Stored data

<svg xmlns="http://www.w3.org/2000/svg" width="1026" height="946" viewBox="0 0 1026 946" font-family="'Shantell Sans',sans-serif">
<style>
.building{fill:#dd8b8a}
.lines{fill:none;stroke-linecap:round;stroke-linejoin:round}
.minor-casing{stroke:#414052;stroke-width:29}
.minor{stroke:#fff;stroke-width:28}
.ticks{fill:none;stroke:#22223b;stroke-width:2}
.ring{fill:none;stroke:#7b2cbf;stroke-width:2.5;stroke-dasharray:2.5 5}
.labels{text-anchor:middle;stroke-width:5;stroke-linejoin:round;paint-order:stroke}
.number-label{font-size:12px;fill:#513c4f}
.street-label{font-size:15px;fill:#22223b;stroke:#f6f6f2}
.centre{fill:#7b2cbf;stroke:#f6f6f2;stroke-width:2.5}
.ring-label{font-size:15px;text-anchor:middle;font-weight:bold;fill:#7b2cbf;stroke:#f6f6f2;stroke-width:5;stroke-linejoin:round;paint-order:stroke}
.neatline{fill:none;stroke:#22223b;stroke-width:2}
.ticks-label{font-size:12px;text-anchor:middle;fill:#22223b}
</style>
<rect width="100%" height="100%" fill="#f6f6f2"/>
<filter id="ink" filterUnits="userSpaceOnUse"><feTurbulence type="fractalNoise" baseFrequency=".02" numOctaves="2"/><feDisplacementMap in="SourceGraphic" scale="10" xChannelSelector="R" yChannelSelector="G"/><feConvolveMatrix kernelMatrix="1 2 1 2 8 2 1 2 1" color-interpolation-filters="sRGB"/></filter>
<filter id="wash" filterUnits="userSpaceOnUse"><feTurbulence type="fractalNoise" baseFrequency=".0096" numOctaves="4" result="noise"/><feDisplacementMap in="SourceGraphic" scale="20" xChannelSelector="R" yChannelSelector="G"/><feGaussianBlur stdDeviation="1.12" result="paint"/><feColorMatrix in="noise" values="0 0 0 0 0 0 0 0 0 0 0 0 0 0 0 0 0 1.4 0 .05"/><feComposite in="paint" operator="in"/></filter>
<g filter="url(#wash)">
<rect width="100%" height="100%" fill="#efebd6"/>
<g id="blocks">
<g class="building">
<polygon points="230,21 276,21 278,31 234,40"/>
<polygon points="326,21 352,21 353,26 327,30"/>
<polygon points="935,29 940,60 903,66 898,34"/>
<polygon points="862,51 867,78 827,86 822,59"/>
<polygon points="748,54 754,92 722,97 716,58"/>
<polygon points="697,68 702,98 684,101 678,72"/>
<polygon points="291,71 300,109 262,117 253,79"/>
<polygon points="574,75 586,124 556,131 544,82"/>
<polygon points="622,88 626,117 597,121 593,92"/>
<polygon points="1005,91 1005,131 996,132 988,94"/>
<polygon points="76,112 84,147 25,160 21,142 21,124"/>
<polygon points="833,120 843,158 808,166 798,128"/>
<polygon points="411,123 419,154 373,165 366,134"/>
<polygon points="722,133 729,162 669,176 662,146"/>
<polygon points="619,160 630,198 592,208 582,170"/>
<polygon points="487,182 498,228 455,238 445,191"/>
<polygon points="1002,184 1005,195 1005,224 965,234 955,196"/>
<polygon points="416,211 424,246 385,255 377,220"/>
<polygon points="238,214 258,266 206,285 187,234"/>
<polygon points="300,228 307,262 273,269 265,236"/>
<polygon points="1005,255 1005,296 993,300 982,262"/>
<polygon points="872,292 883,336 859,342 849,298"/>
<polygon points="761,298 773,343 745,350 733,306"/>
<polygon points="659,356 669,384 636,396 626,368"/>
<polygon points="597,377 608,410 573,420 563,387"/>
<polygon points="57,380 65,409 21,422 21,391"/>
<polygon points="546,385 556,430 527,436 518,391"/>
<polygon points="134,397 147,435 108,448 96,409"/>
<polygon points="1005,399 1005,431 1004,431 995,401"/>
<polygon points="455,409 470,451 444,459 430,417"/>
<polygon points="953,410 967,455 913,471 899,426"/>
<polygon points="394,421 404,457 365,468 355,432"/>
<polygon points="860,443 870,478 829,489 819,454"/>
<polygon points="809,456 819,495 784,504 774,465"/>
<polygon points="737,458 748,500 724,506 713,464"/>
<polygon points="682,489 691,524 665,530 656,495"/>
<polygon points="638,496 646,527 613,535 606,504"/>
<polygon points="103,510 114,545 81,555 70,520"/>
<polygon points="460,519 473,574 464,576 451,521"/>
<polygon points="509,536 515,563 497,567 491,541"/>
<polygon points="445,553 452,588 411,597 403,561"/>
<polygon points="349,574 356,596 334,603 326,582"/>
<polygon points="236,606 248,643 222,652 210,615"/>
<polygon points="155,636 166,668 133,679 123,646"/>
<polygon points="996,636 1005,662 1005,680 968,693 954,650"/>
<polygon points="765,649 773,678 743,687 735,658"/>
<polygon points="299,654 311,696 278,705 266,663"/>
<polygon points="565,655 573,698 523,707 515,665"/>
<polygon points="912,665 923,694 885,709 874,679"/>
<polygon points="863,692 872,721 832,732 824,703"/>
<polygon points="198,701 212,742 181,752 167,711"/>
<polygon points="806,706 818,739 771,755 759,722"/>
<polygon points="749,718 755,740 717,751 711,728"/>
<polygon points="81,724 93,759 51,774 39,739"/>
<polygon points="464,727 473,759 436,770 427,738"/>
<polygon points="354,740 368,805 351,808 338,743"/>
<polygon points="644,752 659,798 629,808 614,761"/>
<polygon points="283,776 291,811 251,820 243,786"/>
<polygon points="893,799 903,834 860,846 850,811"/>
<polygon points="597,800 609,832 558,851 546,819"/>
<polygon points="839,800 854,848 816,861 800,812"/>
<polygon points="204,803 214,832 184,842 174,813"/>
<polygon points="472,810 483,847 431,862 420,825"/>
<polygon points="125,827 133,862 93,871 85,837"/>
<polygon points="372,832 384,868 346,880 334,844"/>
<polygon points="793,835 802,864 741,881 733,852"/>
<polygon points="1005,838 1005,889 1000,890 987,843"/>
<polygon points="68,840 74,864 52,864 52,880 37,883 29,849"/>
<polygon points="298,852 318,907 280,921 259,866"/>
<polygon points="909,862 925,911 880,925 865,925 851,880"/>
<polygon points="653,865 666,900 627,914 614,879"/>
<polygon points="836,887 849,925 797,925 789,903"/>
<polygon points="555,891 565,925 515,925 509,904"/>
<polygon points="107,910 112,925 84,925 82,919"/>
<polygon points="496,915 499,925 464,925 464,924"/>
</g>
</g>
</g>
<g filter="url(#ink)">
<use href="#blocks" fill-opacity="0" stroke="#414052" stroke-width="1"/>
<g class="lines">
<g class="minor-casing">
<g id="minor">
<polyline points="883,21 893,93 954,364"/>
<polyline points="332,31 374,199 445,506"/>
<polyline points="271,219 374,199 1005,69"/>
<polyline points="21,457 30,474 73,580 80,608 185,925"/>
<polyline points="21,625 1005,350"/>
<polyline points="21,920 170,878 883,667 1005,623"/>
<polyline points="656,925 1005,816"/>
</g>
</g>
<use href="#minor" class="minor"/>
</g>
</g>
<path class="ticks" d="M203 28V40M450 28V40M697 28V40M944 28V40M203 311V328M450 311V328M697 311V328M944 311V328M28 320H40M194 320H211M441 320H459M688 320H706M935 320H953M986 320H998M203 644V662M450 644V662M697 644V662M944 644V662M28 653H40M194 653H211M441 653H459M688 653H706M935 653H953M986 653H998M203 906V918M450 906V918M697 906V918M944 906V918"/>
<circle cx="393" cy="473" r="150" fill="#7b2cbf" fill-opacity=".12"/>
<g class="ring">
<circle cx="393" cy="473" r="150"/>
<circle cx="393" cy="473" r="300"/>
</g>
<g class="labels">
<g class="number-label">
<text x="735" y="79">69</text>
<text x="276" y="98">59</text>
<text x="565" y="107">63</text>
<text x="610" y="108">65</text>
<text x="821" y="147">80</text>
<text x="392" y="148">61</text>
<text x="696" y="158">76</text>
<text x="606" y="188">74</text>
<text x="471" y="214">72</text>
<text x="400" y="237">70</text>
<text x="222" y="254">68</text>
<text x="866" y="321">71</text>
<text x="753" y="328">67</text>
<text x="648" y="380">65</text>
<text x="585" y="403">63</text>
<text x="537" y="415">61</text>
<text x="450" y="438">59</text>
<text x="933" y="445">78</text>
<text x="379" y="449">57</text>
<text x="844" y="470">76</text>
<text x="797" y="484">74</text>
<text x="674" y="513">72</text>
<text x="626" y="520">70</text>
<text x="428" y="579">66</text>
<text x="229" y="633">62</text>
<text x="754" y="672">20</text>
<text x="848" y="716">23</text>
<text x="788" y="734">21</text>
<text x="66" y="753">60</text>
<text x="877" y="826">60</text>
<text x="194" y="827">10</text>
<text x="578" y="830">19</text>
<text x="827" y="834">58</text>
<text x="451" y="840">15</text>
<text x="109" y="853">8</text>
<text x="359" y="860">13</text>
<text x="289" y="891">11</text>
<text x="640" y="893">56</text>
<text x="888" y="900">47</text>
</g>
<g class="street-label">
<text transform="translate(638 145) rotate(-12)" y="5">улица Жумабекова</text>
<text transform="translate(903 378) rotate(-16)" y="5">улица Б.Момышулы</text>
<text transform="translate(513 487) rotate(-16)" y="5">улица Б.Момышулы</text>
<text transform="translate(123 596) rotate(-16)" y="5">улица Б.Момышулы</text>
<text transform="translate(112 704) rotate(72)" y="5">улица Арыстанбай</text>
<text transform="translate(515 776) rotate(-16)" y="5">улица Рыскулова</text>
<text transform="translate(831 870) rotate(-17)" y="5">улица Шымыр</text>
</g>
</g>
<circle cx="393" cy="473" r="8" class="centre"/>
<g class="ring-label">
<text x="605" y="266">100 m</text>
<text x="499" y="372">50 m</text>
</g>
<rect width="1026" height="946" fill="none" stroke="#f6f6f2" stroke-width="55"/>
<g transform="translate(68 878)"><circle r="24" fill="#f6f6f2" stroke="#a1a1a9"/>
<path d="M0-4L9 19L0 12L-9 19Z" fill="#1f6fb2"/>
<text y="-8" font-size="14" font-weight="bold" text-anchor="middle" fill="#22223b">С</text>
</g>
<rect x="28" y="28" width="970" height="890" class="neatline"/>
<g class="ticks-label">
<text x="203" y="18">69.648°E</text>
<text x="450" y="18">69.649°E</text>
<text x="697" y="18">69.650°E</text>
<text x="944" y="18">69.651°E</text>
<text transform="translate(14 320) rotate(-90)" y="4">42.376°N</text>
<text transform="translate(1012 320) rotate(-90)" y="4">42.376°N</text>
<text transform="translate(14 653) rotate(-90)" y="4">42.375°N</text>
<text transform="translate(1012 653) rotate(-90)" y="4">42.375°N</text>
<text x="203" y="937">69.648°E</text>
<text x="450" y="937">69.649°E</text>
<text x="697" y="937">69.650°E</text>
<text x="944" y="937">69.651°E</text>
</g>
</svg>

What you will do:
All lines of the records above with the word "feDisplacementMap" in them are to be copied.

Task response:
<filter id="ink" filterUnits="userSpaceOnUse"><feTurbulence type="fractalNoise" baseFrequency=".02" numOctaves="2"/><feDisplacementMap in="SourceGraphic" scale="10" xChannelSelector="R" yChannelSelector="G"/><feConvolveMatrix kernelMatrix="1 2 1 2 8 2 1 2 1" color-interpolation-filters="sRGB"/></filter>
<filter id="wash" filterUnits="userSpaceOnUse"><feTurbulence type="fractalNoise" baseFrequency=".0096" numOctaves="4" result="noise"/><feDisplacementMap in="SourceGraphic" scale="20" xChannelSelector="R" yChannelSelector="G"/><feGaussianBlur stdDeviation="1.12" result="paint"/><feColorMatrix in="noise" values="0 0 0 0 0 0 0 0 0 0 0 0 0 0 0 0 0 1.4 0 .05"/><feComposite in="paint" operator="in"/></filter>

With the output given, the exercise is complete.